- PASSAGE PROVIDED
Wyrick, who left the paper in 2020 and now lives out of state, for decades covered just about every big story you can think of in Vail.
All these years later, Wyrick still vividly remembers that long trek through the snow, making the journey thousands of feet up the mountain to report from the scene.
“You try to get up on the mountain and they don't want you up on the mountain, so you'll bushwhack up there,” Wyrick remembers. “Because it's national forest and they can't really keep you out. There are too many ways to get up there. I will tell you with some experience, that's a hike.”
Along with the relentless efforts of fire crews, including those from the Vail Fire Department, the snow that blanketed the area worked as containment to keep the fire from spreading to other structures.
"You just couldn't believe it until you got close enough to smell the smoke. And it was still smoldering by the time we got up there," Wyrick said. "And the sight of it. It just made you mad."

- REQUIREMENTS
1. In the passage about Wyrick's reporting, rewrite the paragraph beginning "Along with the relentless efforts" more briefly, keeping its main facts.
2. Go on with the passage about Wyrick's reporting from the mountain, picking up after its final sentence.

- RECORD LIST
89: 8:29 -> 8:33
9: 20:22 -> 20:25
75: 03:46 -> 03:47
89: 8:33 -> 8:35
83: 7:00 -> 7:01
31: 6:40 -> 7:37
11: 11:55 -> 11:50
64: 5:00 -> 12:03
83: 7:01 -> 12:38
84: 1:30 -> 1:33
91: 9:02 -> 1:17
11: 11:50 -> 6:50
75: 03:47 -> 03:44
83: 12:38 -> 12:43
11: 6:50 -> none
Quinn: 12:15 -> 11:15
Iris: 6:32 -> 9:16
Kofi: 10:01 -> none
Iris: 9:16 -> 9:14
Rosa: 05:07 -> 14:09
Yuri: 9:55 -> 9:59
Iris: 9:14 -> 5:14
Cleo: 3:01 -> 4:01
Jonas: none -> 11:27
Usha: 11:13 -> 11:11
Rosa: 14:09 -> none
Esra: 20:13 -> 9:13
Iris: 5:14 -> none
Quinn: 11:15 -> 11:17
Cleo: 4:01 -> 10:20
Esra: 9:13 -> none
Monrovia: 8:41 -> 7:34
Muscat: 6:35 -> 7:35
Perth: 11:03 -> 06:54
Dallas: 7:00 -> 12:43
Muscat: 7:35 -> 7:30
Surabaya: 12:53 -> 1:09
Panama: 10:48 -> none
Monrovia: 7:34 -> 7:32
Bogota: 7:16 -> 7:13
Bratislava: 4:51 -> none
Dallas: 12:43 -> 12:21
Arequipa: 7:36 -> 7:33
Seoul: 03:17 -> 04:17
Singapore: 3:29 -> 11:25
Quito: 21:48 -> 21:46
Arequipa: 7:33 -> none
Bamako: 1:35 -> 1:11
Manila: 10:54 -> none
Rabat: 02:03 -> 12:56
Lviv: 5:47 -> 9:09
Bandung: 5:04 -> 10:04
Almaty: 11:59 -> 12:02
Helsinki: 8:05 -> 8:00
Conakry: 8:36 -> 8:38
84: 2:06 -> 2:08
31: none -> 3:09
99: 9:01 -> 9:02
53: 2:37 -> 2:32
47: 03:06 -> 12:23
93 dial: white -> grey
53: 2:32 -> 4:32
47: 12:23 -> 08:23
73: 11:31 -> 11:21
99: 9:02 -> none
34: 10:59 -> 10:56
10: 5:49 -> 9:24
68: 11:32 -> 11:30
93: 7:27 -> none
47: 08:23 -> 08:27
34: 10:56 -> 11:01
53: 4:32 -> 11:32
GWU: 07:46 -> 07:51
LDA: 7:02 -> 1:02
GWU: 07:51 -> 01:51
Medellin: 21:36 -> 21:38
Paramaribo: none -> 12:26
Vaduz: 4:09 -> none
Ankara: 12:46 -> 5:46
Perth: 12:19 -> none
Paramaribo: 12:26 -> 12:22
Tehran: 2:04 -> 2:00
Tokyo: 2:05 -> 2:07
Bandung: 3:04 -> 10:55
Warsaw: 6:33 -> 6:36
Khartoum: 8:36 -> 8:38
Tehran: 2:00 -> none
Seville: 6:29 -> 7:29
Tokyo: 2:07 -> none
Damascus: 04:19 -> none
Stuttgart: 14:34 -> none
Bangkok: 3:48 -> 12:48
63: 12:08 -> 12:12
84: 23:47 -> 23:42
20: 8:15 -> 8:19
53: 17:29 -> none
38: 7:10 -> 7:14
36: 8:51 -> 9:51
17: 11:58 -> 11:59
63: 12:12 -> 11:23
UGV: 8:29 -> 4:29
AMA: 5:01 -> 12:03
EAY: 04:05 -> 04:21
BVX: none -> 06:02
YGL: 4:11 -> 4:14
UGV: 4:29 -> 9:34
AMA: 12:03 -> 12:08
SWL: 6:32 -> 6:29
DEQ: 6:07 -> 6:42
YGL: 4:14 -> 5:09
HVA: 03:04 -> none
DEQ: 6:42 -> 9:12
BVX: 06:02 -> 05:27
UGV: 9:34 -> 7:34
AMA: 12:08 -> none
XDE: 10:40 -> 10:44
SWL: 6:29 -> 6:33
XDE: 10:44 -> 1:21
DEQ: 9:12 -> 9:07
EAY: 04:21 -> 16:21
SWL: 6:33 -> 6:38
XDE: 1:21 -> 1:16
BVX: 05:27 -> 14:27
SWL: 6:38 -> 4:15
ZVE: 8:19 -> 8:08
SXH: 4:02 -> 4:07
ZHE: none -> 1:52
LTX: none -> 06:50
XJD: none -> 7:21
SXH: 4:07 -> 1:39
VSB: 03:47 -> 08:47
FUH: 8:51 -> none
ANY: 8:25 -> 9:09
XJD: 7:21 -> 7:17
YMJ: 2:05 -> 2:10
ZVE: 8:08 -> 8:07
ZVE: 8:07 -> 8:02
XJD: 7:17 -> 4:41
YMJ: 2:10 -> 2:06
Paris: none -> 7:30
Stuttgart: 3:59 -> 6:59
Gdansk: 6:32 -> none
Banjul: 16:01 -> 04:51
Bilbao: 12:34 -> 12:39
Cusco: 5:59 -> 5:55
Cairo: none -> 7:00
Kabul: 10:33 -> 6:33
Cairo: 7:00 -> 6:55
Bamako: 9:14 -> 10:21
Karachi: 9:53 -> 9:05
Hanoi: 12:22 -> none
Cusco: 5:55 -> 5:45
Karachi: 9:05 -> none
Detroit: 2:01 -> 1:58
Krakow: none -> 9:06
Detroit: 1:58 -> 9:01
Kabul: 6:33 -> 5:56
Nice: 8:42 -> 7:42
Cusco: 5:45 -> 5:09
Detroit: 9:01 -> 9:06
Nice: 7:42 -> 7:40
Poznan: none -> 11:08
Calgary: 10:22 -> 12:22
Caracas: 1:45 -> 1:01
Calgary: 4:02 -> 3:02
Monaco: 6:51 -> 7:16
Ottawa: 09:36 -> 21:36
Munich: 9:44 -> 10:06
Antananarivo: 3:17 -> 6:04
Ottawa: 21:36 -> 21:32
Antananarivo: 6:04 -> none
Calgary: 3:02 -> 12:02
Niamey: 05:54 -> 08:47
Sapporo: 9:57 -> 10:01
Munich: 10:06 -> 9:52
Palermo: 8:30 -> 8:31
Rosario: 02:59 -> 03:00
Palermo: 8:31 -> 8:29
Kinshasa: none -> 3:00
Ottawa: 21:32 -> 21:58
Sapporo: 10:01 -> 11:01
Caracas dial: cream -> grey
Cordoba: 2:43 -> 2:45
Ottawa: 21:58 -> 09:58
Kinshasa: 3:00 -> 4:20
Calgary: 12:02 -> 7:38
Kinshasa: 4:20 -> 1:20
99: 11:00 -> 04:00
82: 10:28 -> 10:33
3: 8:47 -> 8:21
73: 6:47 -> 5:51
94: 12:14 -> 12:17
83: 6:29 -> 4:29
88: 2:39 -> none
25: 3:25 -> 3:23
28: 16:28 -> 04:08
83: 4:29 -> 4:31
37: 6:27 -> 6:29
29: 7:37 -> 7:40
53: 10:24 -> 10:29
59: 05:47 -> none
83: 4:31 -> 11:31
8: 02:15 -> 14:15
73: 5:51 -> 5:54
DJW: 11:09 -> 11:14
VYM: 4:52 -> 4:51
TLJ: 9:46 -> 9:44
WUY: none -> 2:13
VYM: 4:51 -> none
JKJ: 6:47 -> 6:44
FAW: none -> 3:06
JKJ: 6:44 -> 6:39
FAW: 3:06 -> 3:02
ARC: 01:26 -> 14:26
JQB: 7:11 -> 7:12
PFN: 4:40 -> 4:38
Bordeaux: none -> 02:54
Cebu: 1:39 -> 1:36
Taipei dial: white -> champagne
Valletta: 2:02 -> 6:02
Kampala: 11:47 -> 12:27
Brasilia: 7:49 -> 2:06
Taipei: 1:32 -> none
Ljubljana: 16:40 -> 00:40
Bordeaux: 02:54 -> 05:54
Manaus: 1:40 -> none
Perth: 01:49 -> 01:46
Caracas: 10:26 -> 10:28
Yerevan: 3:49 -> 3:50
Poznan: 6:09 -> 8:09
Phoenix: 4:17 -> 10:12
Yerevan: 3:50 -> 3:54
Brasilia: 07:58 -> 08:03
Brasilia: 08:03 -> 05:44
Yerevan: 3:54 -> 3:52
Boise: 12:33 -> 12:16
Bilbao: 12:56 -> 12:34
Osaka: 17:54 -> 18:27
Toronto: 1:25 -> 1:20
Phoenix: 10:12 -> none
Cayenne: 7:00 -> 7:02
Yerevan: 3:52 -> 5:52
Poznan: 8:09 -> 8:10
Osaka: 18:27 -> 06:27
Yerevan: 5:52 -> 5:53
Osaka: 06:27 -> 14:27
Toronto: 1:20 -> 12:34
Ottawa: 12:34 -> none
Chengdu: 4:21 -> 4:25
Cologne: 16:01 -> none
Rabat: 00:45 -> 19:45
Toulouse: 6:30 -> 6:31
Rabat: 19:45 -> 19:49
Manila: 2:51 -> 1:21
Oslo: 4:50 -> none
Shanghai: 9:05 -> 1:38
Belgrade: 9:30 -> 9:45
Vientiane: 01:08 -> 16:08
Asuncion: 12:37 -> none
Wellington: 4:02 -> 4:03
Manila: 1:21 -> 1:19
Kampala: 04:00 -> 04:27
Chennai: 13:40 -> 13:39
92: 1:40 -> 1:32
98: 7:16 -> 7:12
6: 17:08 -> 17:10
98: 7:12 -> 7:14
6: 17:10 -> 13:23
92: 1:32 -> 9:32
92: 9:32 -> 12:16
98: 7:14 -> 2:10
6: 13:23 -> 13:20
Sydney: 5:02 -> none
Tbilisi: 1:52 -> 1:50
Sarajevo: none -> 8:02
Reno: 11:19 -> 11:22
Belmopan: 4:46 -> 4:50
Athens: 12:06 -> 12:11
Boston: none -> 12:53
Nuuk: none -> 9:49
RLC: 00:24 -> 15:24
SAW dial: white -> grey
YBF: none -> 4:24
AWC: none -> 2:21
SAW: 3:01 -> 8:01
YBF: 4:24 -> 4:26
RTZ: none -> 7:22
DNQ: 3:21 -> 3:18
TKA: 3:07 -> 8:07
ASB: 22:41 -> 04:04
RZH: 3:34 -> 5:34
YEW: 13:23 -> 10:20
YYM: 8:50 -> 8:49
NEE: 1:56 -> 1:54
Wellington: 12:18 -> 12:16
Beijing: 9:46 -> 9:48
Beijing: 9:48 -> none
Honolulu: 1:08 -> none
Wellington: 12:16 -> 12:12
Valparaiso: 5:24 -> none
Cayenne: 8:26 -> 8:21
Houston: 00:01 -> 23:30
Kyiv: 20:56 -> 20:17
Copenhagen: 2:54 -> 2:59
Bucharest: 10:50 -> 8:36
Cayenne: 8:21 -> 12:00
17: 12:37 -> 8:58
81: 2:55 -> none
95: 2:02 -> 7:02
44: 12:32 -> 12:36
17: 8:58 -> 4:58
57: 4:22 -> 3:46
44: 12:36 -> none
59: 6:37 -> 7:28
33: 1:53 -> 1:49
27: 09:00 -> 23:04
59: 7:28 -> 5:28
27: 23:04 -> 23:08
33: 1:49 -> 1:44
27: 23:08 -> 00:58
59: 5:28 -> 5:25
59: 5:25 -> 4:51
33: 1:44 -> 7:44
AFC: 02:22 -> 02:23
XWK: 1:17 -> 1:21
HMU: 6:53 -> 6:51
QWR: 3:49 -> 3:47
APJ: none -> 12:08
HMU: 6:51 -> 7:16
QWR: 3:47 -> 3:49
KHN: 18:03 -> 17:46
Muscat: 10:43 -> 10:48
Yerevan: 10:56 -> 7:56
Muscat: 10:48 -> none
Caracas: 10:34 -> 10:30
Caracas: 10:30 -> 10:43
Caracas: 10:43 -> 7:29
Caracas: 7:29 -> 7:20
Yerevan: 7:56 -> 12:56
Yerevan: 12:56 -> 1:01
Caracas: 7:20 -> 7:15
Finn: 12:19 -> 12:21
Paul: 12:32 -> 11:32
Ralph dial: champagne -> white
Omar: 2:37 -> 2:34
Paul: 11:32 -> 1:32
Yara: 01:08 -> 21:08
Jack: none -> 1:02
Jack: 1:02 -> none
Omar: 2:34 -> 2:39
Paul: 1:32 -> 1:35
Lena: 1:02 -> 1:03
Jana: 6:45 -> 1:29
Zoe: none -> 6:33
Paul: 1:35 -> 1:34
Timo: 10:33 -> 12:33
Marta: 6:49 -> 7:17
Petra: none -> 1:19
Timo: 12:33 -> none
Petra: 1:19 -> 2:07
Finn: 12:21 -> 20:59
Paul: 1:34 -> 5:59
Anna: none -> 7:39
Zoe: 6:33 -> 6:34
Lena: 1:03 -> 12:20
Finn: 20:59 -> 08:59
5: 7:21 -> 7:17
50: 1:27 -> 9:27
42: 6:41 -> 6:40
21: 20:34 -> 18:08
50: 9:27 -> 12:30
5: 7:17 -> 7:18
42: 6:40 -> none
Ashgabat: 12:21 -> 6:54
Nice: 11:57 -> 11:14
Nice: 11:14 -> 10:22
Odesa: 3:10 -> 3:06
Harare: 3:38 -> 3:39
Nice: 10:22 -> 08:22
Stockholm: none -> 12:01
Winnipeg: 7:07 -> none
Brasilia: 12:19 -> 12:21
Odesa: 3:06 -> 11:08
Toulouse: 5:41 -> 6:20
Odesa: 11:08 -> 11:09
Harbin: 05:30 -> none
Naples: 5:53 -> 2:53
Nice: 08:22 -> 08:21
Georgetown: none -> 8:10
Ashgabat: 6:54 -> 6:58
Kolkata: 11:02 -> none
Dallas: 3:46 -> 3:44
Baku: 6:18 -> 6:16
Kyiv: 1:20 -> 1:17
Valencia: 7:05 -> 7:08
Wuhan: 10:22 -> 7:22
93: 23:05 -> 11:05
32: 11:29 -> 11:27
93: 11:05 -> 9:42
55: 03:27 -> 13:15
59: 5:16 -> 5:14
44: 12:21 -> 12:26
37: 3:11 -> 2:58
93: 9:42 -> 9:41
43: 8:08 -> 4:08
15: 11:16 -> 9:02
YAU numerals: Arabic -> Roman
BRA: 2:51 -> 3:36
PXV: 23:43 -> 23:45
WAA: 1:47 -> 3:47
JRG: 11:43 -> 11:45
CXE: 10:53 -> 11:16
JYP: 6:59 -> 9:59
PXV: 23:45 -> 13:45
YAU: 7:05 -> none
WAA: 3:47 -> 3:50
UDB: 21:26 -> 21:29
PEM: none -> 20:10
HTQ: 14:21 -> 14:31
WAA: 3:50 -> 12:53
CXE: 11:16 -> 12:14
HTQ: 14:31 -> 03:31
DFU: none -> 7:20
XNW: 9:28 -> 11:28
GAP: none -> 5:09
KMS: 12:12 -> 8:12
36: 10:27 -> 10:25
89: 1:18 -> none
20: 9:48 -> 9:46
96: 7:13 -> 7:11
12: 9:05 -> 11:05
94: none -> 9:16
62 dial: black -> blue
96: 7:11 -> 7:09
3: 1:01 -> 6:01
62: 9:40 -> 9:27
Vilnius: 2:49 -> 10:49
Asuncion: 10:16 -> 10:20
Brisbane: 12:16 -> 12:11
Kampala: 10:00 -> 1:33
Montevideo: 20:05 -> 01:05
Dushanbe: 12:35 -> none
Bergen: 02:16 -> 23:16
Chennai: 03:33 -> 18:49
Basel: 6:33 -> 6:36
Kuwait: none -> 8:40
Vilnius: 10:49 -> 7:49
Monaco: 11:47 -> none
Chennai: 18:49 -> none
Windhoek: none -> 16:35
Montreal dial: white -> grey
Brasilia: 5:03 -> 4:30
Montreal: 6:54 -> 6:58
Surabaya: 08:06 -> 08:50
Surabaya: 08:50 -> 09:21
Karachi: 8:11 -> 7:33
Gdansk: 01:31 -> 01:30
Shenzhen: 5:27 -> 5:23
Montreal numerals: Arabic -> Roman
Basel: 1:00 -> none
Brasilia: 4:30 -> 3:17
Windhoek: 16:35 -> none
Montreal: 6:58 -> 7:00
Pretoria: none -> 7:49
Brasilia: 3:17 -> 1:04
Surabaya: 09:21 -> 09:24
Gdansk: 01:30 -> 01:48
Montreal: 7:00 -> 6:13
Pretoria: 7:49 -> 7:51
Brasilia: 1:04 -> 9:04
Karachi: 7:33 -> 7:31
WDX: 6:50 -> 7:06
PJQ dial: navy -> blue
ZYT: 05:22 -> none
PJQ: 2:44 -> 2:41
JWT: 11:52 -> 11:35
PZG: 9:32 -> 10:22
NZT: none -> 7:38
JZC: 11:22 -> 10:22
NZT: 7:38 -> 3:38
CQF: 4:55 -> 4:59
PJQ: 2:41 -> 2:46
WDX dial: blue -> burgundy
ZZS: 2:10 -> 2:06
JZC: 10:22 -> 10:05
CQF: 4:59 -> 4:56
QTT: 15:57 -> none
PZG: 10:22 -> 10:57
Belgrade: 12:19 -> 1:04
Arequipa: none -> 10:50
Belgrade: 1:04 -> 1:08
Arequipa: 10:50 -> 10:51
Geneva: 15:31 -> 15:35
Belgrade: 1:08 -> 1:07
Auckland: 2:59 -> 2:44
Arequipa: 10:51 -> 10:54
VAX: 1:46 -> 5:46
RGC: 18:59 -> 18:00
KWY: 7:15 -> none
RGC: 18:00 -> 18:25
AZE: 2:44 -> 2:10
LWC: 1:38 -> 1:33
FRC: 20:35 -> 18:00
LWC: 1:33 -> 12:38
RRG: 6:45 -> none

- TASK RESULTS
1. Tireless fire crews, including Vail Fire Department crews, along with the snow covering the area, kept the fire from spreading to other structures.

2.
No one was directly hurt as a result of the fires, but one intern firefighter suffered a knee injury during the response. Two hunters who had been sleeping inside a heated bathroom on the top of the mountain escaped injury.
'No question' about the cause
As the scale of the destruction became apparent with daylight, it didn’t take long for the second gut punch to hit – It was pretty apparent from the beginning this was no accident.
"There was no question at all [...] whether or not it was arson," said Wyrick’s longtime colleague at Vail Daily, Scott Miller. Miller is still at the paper but was working for the weekly Eagle Enterprise back in 1998.
"It made people mad. And they decided, well, no, we're not going to take this."
The fire was set in the early morning hours of Monday, Oct. 19. By Wednesday, two days after the fire was extinguished, investigators confirmed the blaze was intentionally set. On Friday of that week, an environmentalist group took responsibility for the fire.
The top of Vail Mountain – one the state’s most beautiful places – would become known as ground zero of the “worst act of eco-terrorism ever in the United States,” as the FBI later put it.
The motive
Vail's ski resort had been open for more than a quarter-century and was about a month away from opening for the winter 1998-99 season.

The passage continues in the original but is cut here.